Au Togo, la protection de la santé publique passe désormais par le contrôle rigoureux des matériaux de construction. Le gouvernement a intensifié ses actions pour limiter l’exposition des citoyens à des substances dangereuses telles que le plomb, l’amiante ou d’autres produits toxiques, dans le cadre de la mise en application de l’arrêté interministériel de 2024.
Contexte réglementaire et cadre légal
Le 23 août 2024, un arrêté interministériel a été adopté pour encadrer l’usage des matériaux de construction et équipements électriques contenant des substances potentiellement nocives. Ce texte fixe la liste des substances dangereuses, définit les modalités de contrôle et engage les autorités compétentes dans des inspections systématiques des chantiers et des matériaux. L’objectif est de prévenir les risques sanitaires liés à l’exposition au plomb, au mercure, à l’amiante et à d’autres composés toxiques tout en garantissant la sécurité des bâtiments pour la population.
Substances dangereuses ciblées et risques sanitaires
Les substances visées par l’arrêté incluent le plomb, présent dans certaines peintures et tuyaux et pouvant provoquer des troubles neurologiques, en particulier chez les enfants, ainsi que l’amiante, reconnu comme cancérigène, utilisé dans certains matériaux de construction. Le mercure et les polychlorobiphényles (PCB), présents dans certains équipements électriques, peuvent provoquer des dysfonctionnements neurologiques et des intoxications. Les composés organiques volatils et les hydrocarbures polycycliques aromatiques présents dans colles, solvants et enrobés représentent également des risques respiratoires et environnementaux. Ces substances constituent un enjeu majeur pour la santé publique, car leur exposition prolongée peut entraîner des maladies chroniques, des troubles du développement chez les enfants et des effets à long terme sur l’environnement.

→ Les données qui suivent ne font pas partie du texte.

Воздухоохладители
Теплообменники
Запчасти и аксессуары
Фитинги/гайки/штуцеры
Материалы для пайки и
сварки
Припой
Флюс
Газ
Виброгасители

Actions concrètes du gouvernement en 2026
Depuis le début de l’année 2026, le gouvernement togolais intensifie la mise en œuvre de l’arrêté à travers des inspections renforcées des chantiers et des points de vente de matériaux. Des ateliers de sensibilisation sont organisés pour les constructeurs, artisans et entreprises du bâtiment et des campagnes d’information publique informent la population sur les risques liés aux substances dangereuses et sur les alternatives sûres.
Par ailleurs, la conformité aux normes de sécurité chimique est désormais un critère obligatoire pour l’octroi des permis de construire. Les services de l’urbanisme évaluent les projets en fonction des matériaux utilisés et s’assurent qu’aucune substance interdite ou dangereuse n’est employée. Cette condition administrative renforce l’efficacité de l’arrêté et garantit que les nouvelles constructions respectent les standards de sécurité sanitaire.
Conseils pratiques pour les citoyens et constructeurs
Pour renforcer la sécurité, il est important de vérifier que les matériaux de construction sont conformes aux normes de sécurité chimique définies par l’arrêté, de privilégier les alternatives sans plomb, sans amiante et sans substances toxiques, de suivre les campagnes et recommandations du ministère de l’Urbanisme et de la Santé, et de signaler toute non-conformité aux autorités compétentes. Ces actions permettent à la population et aux professionnels du bâtiment de participer activement à la protection de la santé publique et à la préservation de l’environnement.
En 2026, le Togo franchit un pas décisif dans la protection de la santé publique en traquant les substances dangereuses dans les matériaux de construction. L’engagement gouvernemental, conjugué à la vigilance des citoyens et des professionnels du bâtiment, et le lien direct avec l’octroi des permis de construire, constituent une garantie essentielle pour des constructions plus sûres et respectueuses de l’environnement.